- **SOURCE TEXT**

* * * *

The answer? Stop and take a breath! Life sometimes feels as if we are only enduring it and not living it. We major on the troubles and allow the beauty of life to pass us by. Our challenge is to put things in the right perspective so we can maintain balance and focus and live this adventure called life instead of simply enduring it.

“Life is not a problem to be solved; but an adventure to be lived.” John Eldredge

When we first moved to Africa in 1987, a team of volunteers came to work at the mission we were serving with for a couple of weeks. As usual, when guests came through, we held great seminars, had to prepare meals, and keep up with regular duties – all at the same time. Life, in general, takes quite a bit of work in Africa; food is often not easy to find, does not come pre-prepared in bags nor is it clean enough even to cook. The finding of and pre-preparation of food in and of itself can and does take a full day.

It was in this setting of ultra-busy-ness as we were sitting down with our guests and enjoying a meal together (that had taken me all day to prepare), that the topic of conversation moved to getting things done. I lamented that “there aren’t enough hours in the day” to get everything done. One of our visitors, a pastor’s wife of many years, turned to me and said, “God made the day with 24 hours. He knew when He made the world how much time we would need every day to get things done. Don’t ever say there’s not enough time.” I sheepishly sunk into the chair I was sitting in and pondered those wise words. I felt as if I was spending more time laboring to find time than I was enjoying the time I had. I didn’t know what to do with what Jesus told us to do:

Matthew 11:28-30 ESV “Come to me, all who labor and are heavy laden, and I will give you rest. Take my yoke upon you, and learn from me, for I am gentle and lowly in heart, and you will find rest for your souls. For my yoke is easy, and my burden is light.”

* * * *

- **DATASET EXCERPT**
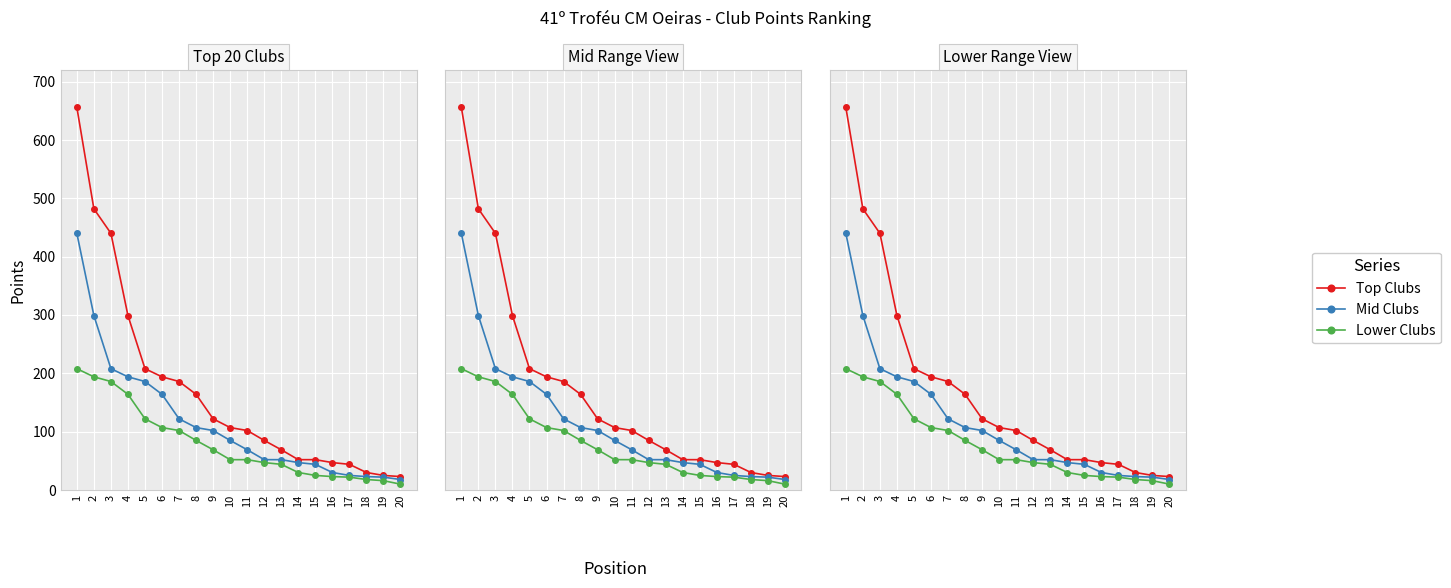

At which label is Top Clubs closest to 339?

4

* * * *

- **WORK TO COMPLETE**
1. From the devotional text, output the passage from "When we first" to "a full day.", copying it word for word.
2. According to the devotional text, in what year did the writer first move to Africa?
3. The devotional text describes what usually happened when guests came through. List the things that all had to be done at the same time.

- **TASK SOLUTIONS**
1.
When we first moved to Africa in 1987, a team of volunteers came to work at the mission we were serving with for a couple of weeks. As usual, when guests came through, we held great seminars, had to prepare meals, and keep up with regular duties – all at the same time. Life, in general, takes quite a bit of work in Africa; food is often not easy to find, does not come pre-prepared in bags nor is it clean enough even to cook. The finding of and pre-preparation of food in and of itself can and does take a full day.

2. 1987

3.
- Holding great seminars
- Preparing meals
- Keeping up with regular duties